Donald Trump’s victory in New York on Tuesday will give the
Republican presidential front-runner at least 90 of the state’s 95
delegates, keeping him on pace to reach the 1,237 delegates necessary to
clinch the party’s nomination.
The sweeping victory across the state—Mr.
Trump is below the critical 50% threshold in just four of the state’s
27 congressional districts—eliminated rival Sen. Ted Cruz from having
any mathematical chance of winning the nomination outside of a contested
convention. It left Mr. Trump as the only candidate who can become the
party’s nominee without a floor fight in Cleveland.
Mr. Trump
would claim all of New York’s delegates if he won 50% of the statewide
vote, a mark he surpassed easily, and 50% of the vote in each
congressional district, a threshold he will nearly meet.
No matter his delegate haul in New York, a series of potential
potholes remain on Mr. Trump’s road to the GOP nomination. He must win
64% of the bound delegates—those obligated to support a particular
candidate on the first convention vote—that remain in the 15 states yet
to hold primaries.
If Mr. Cruz prevails in a series of May
contests in Indiana, Nebraska, Washington and Oregon, he can stop Mr.

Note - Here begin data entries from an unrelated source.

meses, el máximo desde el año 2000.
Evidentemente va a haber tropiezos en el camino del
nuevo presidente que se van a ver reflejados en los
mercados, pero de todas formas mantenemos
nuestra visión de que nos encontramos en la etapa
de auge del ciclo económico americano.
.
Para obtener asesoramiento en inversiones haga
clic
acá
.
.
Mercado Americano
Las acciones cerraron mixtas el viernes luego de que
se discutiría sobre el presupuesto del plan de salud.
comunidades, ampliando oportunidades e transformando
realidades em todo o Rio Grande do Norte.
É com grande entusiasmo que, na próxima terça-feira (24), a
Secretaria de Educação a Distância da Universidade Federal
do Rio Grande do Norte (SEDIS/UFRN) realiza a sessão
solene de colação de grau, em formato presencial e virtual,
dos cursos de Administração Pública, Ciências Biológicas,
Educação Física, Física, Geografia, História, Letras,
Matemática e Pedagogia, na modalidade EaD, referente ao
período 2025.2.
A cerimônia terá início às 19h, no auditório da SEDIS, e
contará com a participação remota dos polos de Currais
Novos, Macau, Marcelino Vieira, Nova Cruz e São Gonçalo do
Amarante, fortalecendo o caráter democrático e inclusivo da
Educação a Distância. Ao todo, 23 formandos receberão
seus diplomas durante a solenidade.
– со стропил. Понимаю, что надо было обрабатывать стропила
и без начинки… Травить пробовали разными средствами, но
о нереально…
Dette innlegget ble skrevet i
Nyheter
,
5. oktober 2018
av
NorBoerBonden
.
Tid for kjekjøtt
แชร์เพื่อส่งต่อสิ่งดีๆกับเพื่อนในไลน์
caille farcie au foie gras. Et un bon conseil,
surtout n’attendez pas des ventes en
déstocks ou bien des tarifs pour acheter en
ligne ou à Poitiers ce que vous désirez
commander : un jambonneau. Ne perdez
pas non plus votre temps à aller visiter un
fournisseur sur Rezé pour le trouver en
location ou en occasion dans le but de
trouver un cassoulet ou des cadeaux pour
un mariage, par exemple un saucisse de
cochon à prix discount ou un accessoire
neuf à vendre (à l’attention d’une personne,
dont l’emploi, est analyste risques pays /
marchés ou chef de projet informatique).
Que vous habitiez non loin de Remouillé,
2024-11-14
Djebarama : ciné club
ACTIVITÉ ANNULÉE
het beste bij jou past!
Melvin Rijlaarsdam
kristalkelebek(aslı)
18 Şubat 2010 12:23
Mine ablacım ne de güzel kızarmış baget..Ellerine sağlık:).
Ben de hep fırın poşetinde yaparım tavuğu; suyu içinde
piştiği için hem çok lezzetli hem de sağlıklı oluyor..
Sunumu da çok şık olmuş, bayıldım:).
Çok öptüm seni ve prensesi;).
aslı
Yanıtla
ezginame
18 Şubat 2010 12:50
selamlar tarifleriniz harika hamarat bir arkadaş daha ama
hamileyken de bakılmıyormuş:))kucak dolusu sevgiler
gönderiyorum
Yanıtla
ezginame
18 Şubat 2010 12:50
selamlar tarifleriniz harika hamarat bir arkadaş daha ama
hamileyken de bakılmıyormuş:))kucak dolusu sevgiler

Trump from reaching 1,237 delegates and send the Republican contest to a
desperate scramble for unbound delegates and a multiple-ballot scenario
unseen since Thomas E. Dewey won the party’s 1948 nomination on the
third ballot.
Even with his convincing win in the New York
primary, Mr. Trump will be forced to fight state-by-state for delegates
through the end of the GOP nominating calendar on June 7, when
California’s 172 delegates will be at stake. Mr. Trump just began hiring
California staff this month, once new top aide Paul Manafort took
control of most campaign operations.
Mr. Trump now has at least 845 delegates, some 392 short of the 1,237 needed for the nomination.
After being shut out of delegates in New York, Mr. Cruz remains 678
bound delegates short of 1,237, with 625 left to be awarded. But his
campaign believes his total is more than the 559 bound delegates he has
won, because Mr. Cruz triumphed in a series of recent state party
conventions that name delegates and is likely to inherit delegates who
are now allotted to former candidates, such as Sen. Marco Rubio.
In
his victory remarks Tuesday night, Mr. Trump acknowledged that he has
been outfoxed by the Cruz forces and warned unbound delegates who could
swing the nomination away from him not to do so.
“Nobody should get delegates unless they get those delegates from
voters and voting,” Mr. Trump said. “It’s a crooked system; it’s a
system that’s rigged. We’re going to be going back to the old ways: You
get votes and you win.”
At the same time, Mr. Trump’s campaign is
preparing to put up a fight for unbound delegates in Pennsylvania, a
task that Mr. Trump’s allies have failed to accomplish in a series of
states in the last month. The jockeying over the Keystone State’s
convention-goers is expected to be fierce, because 54 of 71 delegates to
Cleveland won’t be bound to any candidate. Potential delegates’
presidential preferences won’t be noted on the Pennsylvania ballot.
Mr.
Trump’s campaign has a support network in Pennsylvania that he hasn’t
had elsewhere. Two members of the state’s congressional delegation back
Mr. Trump—Reps. Lou Barletta and Tom Marino.
“I know Tom, and I
will do everything we can to make Pennsylvania the most successful,” Mr.
Barletta said Tuesday. “I might not have said this three weeks ago, but
I am very satisfied that there is an organization in place and a plan.”
The campaign of Ohio Gov. John Kasich, who appeared poised to win
three or four delegates from New York, proffered the argument late
Tuesday that Mr. Cruz’s weakness in the northeast means that Mr. Kasich
is the only Republican who can stop Mr. Trump. Five Trump-friendly,
Acela corridor states from Maryland to Rhode Island vote on April 26.
Mr.
Kasich’s chief strategist, John Weaver, circulated a memo calling for
the super PACs devoted to blocking Mr. Trump to “get serious” in
upcoming states.
“They weren’t serious in New York and allowed
Trump to get over 50 percent in numerous districts where he could have
been stopped. Continued lack of engagement by Never Trumpers could allow
the Trump campaign to get back on track,” Mr. Weaver wrote.